Meet the Voices Behind Text to Speech Programs

Have you ever wondered how the stunningly lifelike voices found in modern Text to Speech programs like Siri are created? How does Siri manage to say people’s names with a fair degree of accuracy? Is it as simple (or complicated, depending on how you want to look at it) as having a voice actor record every word ever?

In this fascinating video and the awesome accompanying article on The Verge, you’ll get a peek behind the scenes of the creation of Text to Speech programs. It’s 10 minutes long, but worth every minute.

Here are a few highlights from the article, though I strongly advise checking out the whole thing if you’ve got time.

On the process of creating a database of sounds by having someone read a ton of contextually nonsensical sentences:

After the script is recorded with a live voice actor, a tedious process that can take months, the really hard work begins. Words and sentences are analyzed, catalogued, and tagged in a big database, a complicated job involving a team of dedicated linguists, as well as proprietary linguistic software.

When that’s complete, Nuance’s text-to-speech engine can look for just the right bits of recorded sound, and combine those with other bits of recorded sound on the fly, creating words and phrases that the actor may have never actually uttered, but that sound a lot like the actor talking, because technically it is the actor’s voice.

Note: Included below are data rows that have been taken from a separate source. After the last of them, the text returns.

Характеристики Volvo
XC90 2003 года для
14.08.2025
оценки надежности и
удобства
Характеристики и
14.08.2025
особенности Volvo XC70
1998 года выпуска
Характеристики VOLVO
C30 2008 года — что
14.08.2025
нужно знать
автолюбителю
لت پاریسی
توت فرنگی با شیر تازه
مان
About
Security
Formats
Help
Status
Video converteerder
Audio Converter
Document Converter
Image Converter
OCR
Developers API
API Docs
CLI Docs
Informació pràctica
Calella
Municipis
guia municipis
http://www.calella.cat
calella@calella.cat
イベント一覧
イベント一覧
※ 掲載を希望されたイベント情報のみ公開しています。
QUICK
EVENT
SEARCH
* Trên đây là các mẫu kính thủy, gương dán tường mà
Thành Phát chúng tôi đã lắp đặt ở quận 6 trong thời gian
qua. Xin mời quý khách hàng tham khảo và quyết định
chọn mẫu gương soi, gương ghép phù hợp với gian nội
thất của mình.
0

The official name for this type of voice building is “unit selection” or “concatenative speech synthesis.” Ward describes it as “a little like a ransom note,” but saying it’s like a ransom note, where letters are chopped up and pasted back together to form new sentences, is a radical oversimplification of how we make language.

On the intended effect of this method of creating Text to Speech programs:

You shouldn’t think, “I’m talking to a computer.” You shouldn’t think anything at all.